Vice Chancellor, Provost and Chief Academic Officer Lois Agnew announced the restructuring in a campus-wide email, the culmination of a review she launched in August 2025. Deans across Syracuse's 13 schools and colleges spent the fall semester evaluating their programs using nine years of enrollment data, financial metrics, and course and faculty records before submitting recommendations. The result was a reduction of roughly one in five of the university's 460 total academic offerings.

The 258 students currently enrolled in paused or closed programs, about 1.2 percent of Syracuse's total student body, will be allowed to finish their degrees. Deans will work individually with faculty to develop teach-out plans and curriculum transitions. No faculty positions have been identified for elimination, Agnew wrote, though that language leaves the door open.

The cuts fall most visibly on the College of Arts and Sciences, where nine undergraduate majors will be fully eliminated: Classical Civilization, Classics, Digital Humanities, Fine Arts, German, Latino-Latin American Studies, Middle Eastern Studies, Modern Jewish Studies, and Russian. Three additional majors, African American Studies, Music History and Cultures, and Religion, will be "re-envisioned," a term the university has not yet defined in concrete terms.

At an October University Senate meeting, Agnew put the rationale plainly. "We cannot maintain so many programs with such low enrollment while effectively meeting our students' needs," she said. Professor Zak Braiterman of Modern Jewish Studies pushed back, describing the cuts as evidence of the university's "lack of dedication to the humanities." A faculty census presented at the same senate body found that SU lost 44 faculty members between 2024 and 2025, most of them non-tenured.

The financial pressure behind the restructuring is not abstract. International student enrollment in Syracuse's incoming class dropped from 12 percent in 2023 to 5 percent more recently, a steep revenue loss at a university where international undergraduates pay full tuition of $66,580 per year. Agnew has described the university as currently financially stable, but she has warned that continuing without structural change poses longer-term risks.

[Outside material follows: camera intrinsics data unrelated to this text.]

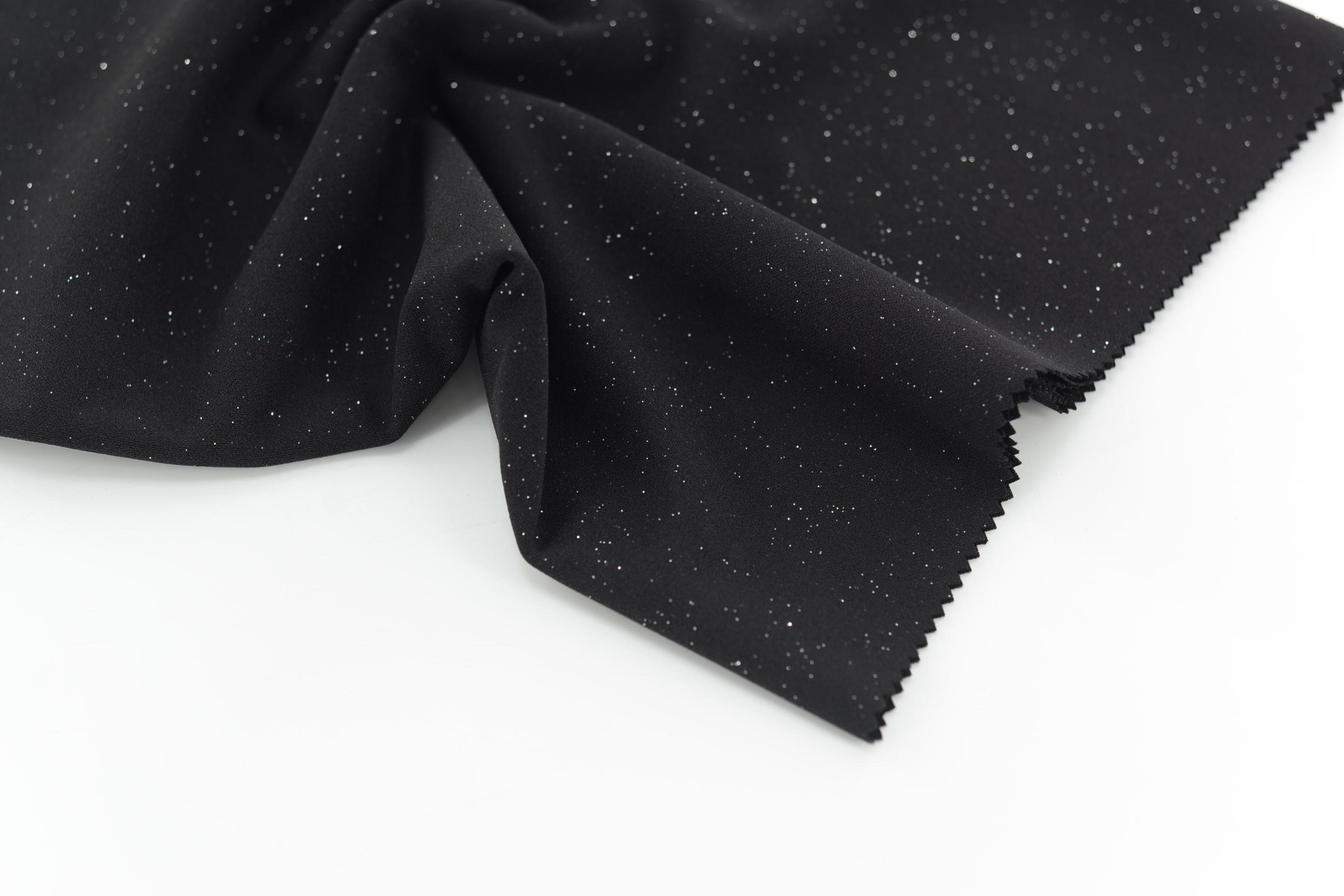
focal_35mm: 51
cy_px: 453
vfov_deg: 26.5
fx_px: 1904
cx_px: 678
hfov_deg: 38.9
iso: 100
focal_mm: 50
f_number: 4
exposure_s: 1/60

Syracuse is a prominent but not isolated case in a national consolidation wave. Facing what demographers call the enrollment cliff, projecting 5 to 10 percent declines in freshman class sizes beginning in 2025 and 2026, institutions across the country are compressing their academic portfolios. The University of Chicago moved to pause or reduce doctoral admissions in more than a dozen humanities and language departments for the 2026-27 academic year. Fitch Ratings issued a "deteriorating" sector outlook for higher education heading into 2026. A survey by Cengage Group found more than half of administrators and faculty reported eliminating or restructuring low-enrollment programs, with humanities and social sciences departments absorbing the largest share of cuts.

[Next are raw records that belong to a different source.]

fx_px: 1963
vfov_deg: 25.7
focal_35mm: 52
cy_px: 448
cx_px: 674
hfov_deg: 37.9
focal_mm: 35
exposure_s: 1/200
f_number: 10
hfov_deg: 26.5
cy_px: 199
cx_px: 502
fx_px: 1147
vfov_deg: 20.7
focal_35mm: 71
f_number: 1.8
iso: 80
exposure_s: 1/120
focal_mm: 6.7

What the 55 programs with no enrolled majors actually represent is harder to quantify. Some may have served certificate students, minors, or graduate tracks without generating declared undergrad majors. Others may have been quietly hollowed out over years before any formal review caught up to them. Either way, the final tally of 93 closures makes visible something universities rarely advertise: the distance between what gets listed in a catalog and what an institution is genuinely prepared to sustain.